I dedicated a corner in my apartment that's decorated for her, she has her own furniture, clothes, she has more shoes than I do. While none of that is necessarily abnormal, it just feels different. Like everything feels more significant because it's for that doll. Everything in that corner is soft, and safe, and cute. I've had doll areas every place I've lived, but this feels different to me. Over the years my dolls have increased in size and I've never approached it like this, the line was always clear between me and "This is a doll", "This is my space", and "this is a diorama to display my dolls". The line feels blurry right now. This doesn't feel like a display area, it feels like her room.
Rather rapidly, this has increased in its significance in my life. When I get up in the morning, I go to get dressed and then change her clothes for the day since her wardrobe is right next to mine. I've thought often as I go to sleep that I need to be rested and take care of myself because she needs me, and I can't keep her safe if I don't take care of myself and keep moving forward in my recovery. Even on shopping sites like amazon. I used to just have one watch list "(my name) wants". Now there's 2, mine and "(her name) wants". My mom is the only person who knows anything about it, and it isn't much. She found a pair of baby shoes that were nearly identical to a pair I was obsessed with as a kid that I left out on my counter after they came in the mail.

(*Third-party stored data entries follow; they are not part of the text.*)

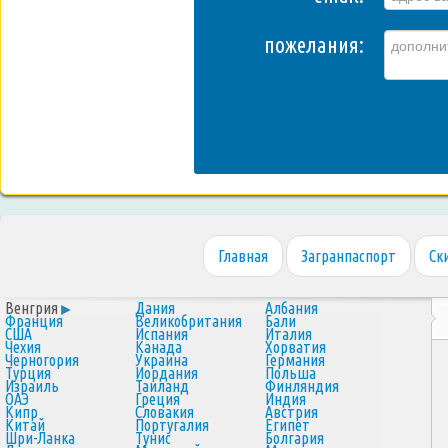
пожелания:
Главная
Загранпаспорт
Ск
Венгрия
Дания
Албания
Франция
Великобритания
Бали
США
Испания
Италия
Чехия
Канада
Хорватия
Черногория
Украина
Германия
Турция
Иордания
Польша
Израиль
Таиланд
Финляндия
ОАЭ
Греция
Индия
Кипр
Словакия
Австрия
Китай
Португалия
Египет
Шри-Ланка
Тунис
Болгария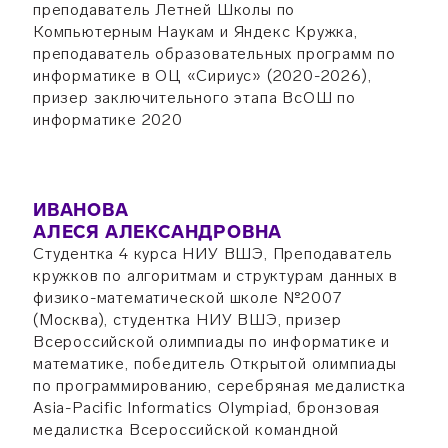
преподаватель Летней Школы по
Компьютерным Наукам и Яндекс Кружка,
преподаватель образовательных программ по
информатике в ОЦ «Сириус» (2020-2026),
призер заключительного этапа ВсОШ по
информатике 2020
ИВАНОВА
АЛЕСЯ АЛЕКСАНДРОВНА
Студентка 4 курса НИУ ВШЭ, Преподаватель
кружков по алгоритмам и структурам данных в
физико-математической школе №2007
(Москва), студентка НИУ ВШЭ, призер
Всероссийской олимпиады по информатике и
математике, победитель Открытой олимпиады
по программированию, серебряная медалистка
Asia-Pacific Informatics Olympiad, бронзовая
медалистка Всероссийской командной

She just commented "With all due love and respect, those shoes were not THAT cute that your dolls need them". I laughed it off and disagreed, but she doesn't know about her. That part of my apartment isn't where guests typically go. No one really knows about her. I feel embarrassed or ashamed that I'm babying a doll. I don't want people to know because I don't want to be compared to the really crazy doll owners. But I don't want to get rid of her either, I'm very attached to her. On some level I'm trying to rationalize it as an external way to baby myself after a really scary accident, since a doll can't get a TBI, or really get "hurt" from a fall or accident.

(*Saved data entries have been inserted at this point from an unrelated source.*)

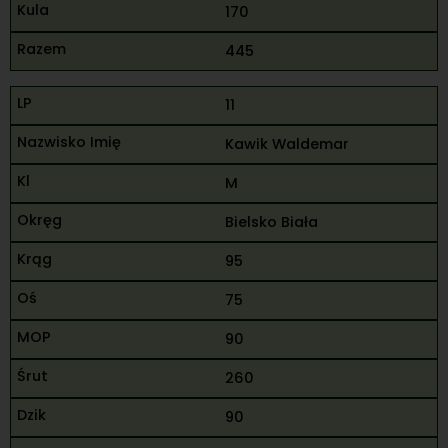
170
445
11
Kawik Waldemar
M
Bielsko Biała
95
75
90
260
90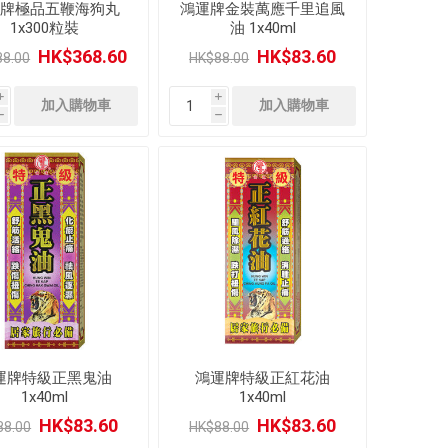
牌極品五鞭海狗丸
鴻運牌金裝萬應千里追風
1x300粒裝
油 1x40ml
HK$368.60
HK$83.60
8.00
HK$88.00
i
i
h
h
運牌特級正黑鬼油
鴻運牌特級正紅花油
1x40ml
1x40ml
HK$83.60
HK$83.60
88.00
HK$88.00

Dolls repair easily compared to people... but I don't know. I don't know when it's time to worry about it, or when I need to actually talk to someone about it. I feel like as long as I'm still questioning if I'm ok then I probably am... I don't know. I'm a pretty successful person, my life is comfortable, so one bump in the road in my career shouldn't upset me so much (especially considering this isn't my first health scare), but it did. All of it did, and on some level this does too, it's just easier to ignore it gnawing on my mind than everything else is. So for now, I spit this into the void so at least it's out of my mind for a little while.